Format every line of the listing below as a numbered list, omitting any blank lines.

BEGIN

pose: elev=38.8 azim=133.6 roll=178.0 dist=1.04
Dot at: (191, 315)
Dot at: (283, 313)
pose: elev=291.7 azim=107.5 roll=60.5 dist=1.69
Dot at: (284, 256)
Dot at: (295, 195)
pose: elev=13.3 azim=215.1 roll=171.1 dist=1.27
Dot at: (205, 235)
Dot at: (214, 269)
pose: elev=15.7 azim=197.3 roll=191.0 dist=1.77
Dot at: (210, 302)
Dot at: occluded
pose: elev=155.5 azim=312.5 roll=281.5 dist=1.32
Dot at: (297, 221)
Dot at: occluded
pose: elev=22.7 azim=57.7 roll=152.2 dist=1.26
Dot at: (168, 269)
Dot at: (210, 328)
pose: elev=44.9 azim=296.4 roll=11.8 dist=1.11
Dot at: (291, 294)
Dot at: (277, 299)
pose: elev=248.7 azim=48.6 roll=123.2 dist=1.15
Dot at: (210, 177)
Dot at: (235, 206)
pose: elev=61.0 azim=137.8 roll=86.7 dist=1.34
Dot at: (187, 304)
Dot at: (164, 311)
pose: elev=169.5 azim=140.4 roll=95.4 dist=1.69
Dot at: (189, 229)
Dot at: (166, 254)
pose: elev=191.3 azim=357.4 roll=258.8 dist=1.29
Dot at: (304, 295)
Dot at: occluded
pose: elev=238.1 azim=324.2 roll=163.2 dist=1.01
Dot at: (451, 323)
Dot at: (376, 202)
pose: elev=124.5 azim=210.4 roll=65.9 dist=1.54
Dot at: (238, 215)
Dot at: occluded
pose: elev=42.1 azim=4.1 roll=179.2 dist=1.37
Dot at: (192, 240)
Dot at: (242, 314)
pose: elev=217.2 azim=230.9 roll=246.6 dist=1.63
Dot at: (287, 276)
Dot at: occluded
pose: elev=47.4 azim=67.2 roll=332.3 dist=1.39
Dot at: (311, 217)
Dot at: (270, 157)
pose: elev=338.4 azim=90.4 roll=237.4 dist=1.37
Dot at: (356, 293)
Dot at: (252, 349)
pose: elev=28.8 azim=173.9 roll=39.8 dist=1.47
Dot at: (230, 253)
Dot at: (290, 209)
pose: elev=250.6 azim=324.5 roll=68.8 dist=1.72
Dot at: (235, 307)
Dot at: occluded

END

§ Reply
1. pose: elev=38.8 azim=133.6 roll=178.0 dist=1.04
2. Dot at: (191, 315)
3. Dot at: (283, 313)
4. pose: elev=291.7 azim=107.5 roll=60.5 dist=1.69
5. Dot at: (284, 256)
6. Dot at: (295, 195)
7. pose: elev=13.3 azim=215.1 roll=171.1 dist=1.27
8. Dot at: (205, 235)
9. Dot at: (214, 269)
10. pose: elev=15.7 azim=197.3 roll=191.0 dist=1.77
11. Dot at: (210, 302)
12. Dot at: occluded
13. pose: elev=155.5 azim=312.5 roll=281.5 dist=1.32
14. Dot at: (297, 221)
15. Dot at: occluded
16. pose: elev=22.7 azim=57.7 roll=152.2 dist=1.26
17. Dot at: (168, 269)
18. Dot at: (210, 328)
19. pose: elev=44.9 azim=296.4 roll=11.8 dist=1.11
20. Dot at: (291, 294)
21. Dot at: (277, 299)
22. pose: elev=248.7 azim=48.6 roll=123.2 dist=1.15
23. Dot at: (210, 177)
24. Dot at: (235, 206)
25. pose: elev=61.0 azim=137.8 roll=86.7 dist=1.34
26. Dot at: (187, 304)
27. Dot at: (164, 311)
28. pose: elev=169.5 azim=140.4 roll=95.4 dist=1.69
29. Dot at: (189, 229)
30. Dot at: (166, 254)
31. pose: elev=191.3 azim=357.4 roll=258.8 dist=1.29
32. Dot at: (304, 295)
33. Dot at: occluded
34. pose: elev=238.1 azim=324.2 roll=163.2 dist=1.01
35. Dot at: (451, 323)
36. Dot at: (376, 202)
37. pose: elev=124.5 azim=210.4 roll=65.9 dist=1.54
38. Dot at: (238, 215)
39. Dot at: occluded
40. pose: elev=42.1 azim=4.1 roll=179.2 dist=1.37
41. Dot at: (192, 240)
42. Dot at: (242, 314)
43. pose: elev=217.2 azim=230.9 roll=246.6 dist=1.63
44. Dot at: (287, 276)
45. Dot at: occluded
46. pose: elev=47.4 azim=67.2 roll=332.3 dist=1.39
47. Dot at: (311, 217)
48. Dot at: (270, 157)
49. pose: elev=338.4 azim=90.4 roll=237.4 dist=1.37
50. Dot at: (356, 293)
51. Dot at: (252, 349)
52. pose: elev=28.8 azim=173.9 roll=39.8 dist=1.47
53. Dot at: (230, 253)
54. Dot at: (290, 209)
55. pose: elev=250.6 azim=324.5 roll=68.8 dist=1.72
56. Dot at: (235, 307)
57. Dot at: occluded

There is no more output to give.